How Accenture is leading the charge on diversity, inclusion

 As Accenture is recognized as the number-one company in the US for diversity, we investigate how the professional services firm is leading the charge in DE&I

When it comes to championing diversity and inclusion, Accenture is leading the global charge, taking pioneering and consistent steps to create an inclusive and equitable culture.

And recognition for the global professional services firm’s commitment to diversity and inclusion continues to come thick and fast, with the latest accolade positioning Accenture as the number one most diverse and inclusive company in the US – taking the top spot in DiversityInc’s Top 50 Companies for Diversity list.

This follows the naming of Accenture high on the list of renowned DE&I indexes, including being the highest-scoring company on the Bloomberg Gender-Equality Index, number three on the Refinitiv Diversity & Inclusion Index, number six on Fortune 100 Best Companies to Work For, and 15 consecutive years on the Human Rights Campaign’s Corporate Equality Index.

Such recognition is unsurprising when you consider that Accenture, which a 699,000-strong global workforce, became the first professional services company, in 2016, to publish comprehensive data about its US workforce, and every year since, has shared its workforce composition by gender, race, and ethnicity, persons with disabilities and veterans.

Accenture makes inclusion, diversity, and equality part of who they are and how they work

According to Accenture, its success in cultivating richness in diversity starts with every single of its employees and clients with the unique voices and experiences of its people forming the powerful collective that makes inclusion, diversity, and equality part of who they are and how they work.

The aim, says Jimmy Etheredge, CEO of Accenture North America, is to make Accenture “a place where we truly care about each other, where everyone has a voice and where everyone can grow and learn”.

So, how exactly is Accenture able to pull off a truly diverse workforce? And what initiatives have it pioneered and investments made to try to truly level the playing field?
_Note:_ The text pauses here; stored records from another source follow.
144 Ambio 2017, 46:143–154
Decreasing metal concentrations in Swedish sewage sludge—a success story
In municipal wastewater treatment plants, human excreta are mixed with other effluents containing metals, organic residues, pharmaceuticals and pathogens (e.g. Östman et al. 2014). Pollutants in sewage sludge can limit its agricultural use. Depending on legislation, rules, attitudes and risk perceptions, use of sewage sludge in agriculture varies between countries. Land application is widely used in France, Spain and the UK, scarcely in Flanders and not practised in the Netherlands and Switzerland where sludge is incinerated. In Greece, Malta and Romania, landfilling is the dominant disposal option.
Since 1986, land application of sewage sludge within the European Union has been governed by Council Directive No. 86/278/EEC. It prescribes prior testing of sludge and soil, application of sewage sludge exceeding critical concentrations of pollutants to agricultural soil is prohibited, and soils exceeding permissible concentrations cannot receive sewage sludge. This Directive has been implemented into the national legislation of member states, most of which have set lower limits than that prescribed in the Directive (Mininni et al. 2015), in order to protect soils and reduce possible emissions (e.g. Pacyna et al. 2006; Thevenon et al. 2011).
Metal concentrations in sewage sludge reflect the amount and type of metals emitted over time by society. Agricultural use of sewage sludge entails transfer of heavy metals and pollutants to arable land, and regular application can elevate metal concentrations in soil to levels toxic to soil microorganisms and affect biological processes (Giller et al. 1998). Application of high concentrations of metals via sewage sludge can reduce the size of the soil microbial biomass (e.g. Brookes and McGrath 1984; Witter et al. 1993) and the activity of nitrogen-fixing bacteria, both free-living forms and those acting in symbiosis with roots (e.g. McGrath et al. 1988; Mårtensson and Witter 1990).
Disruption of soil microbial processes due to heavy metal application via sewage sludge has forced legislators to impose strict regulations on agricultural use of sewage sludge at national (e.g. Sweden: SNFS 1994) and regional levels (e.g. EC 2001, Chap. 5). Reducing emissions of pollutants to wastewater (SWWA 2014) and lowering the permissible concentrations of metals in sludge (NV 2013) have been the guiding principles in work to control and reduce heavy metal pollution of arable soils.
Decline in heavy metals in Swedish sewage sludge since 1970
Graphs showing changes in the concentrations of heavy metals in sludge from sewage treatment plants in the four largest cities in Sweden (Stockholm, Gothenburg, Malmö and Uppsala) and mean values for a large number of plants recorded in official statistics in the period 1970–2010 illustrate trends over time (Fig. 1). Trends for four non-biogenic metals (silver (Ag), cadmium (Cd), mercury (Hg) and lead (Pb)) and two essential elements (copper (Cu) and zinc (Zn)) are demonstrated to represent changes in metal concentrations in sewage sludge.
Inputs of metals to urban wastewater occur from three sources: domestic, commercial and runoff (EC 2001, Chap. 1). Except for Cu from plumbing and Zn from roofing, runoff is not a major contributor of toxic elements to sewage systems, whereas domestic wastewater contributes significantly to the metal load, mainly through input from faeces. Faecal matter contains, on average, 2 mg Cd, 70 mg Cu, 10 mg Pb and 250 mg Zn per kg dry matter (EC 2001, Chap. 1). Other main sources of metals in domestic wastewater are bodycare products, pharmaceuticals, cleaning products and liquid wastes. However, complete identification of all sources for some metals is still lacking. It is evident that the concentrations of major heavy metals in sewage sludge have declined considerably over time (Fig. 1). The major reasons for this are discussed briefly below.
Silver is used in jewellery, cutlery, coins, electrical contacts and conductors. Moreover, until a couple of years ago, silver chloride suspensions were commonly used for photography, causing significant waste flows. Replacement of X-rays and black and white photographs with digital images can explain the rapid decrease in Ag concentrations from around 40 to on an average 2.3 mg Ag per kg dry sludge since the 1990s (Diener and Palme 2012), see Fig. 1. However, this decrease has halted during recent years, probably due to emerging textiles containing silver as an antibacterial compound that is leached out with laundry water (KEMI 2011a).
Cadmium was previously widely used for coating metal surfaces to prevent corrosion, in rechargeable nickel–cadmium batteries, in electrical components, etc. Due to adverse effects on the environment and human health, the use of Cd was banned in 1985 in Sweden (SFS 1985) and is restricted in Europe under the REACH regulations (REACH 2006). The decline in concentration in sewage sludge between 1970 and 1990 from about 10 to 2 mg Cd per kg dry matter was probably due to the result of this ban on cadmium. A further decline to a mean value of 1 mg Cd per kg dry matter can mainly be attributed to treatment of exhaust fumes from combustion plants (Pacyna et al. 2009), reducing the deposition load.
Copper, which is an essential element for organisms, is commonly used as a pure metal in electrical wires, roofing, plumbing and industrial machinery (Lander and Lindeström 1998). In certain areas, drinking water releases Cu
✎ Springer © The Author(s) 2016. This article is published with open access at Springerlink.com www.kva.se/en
  • Combating racism The company continues to make progress toward its 2025 goals to increase African American, Black, Hispanic American, and Latinx representation among its workforce and its leadership. To foster inclusion and belonging, Accenture’s anti-racism training and Building Bridges discussions help educate and create safe spaces to talk about race in the workplace, and vibrant employee resource groups help strengthen the company’s culture of equity. To date, 97% of our people in the US, Canada, Ireland, South Africa, and the UK have completed mandatory training on identifying, speaking up, and reporting racism.
  • Pay equity Accenture has dollar-for-dollar, 100% pay equity for women compared to men in every country it operates. Likewise, by race and ethnicity, Accenture has dollar-for-dollar, 100% pay equity in countries where such data is collected (the US, South Africa, and the UK).
  • Gender equity Today, more than 300,000 women work at Accenture globally, representing 46% of the workforce, 47% of new hires, and 32% of executive leadership.
  • LGBTIQ+ visibility All Accenture people have access to same-sex or equivalent benefits where legally allowed and the global Ally program engages more than 120,000 members.
  • Disability champions Accenture’s Accommodation Support Tool helps people easily ask for assistive technology, flexible work arrangements, sign language interpreters, screen readers, and more. The global, first-of-its-kind tool is currently available in 39 of Accenture’s operational countries, with more being added. Our Disability Inclusion Champion network of more than 35,000 members worldwide brings our people together regularly to collaborate, network, and support the community.
  • New career pathways For the fiscal year 2022, Accenture plans to fill 20% of its entry-level roles in the US from its Apprenticeship Program – a learn-and-earn model that does not require a four-year college degree and provides apprentices with market-based wages and comprehensive benefits while building cutting-edge skills needed for a successful career.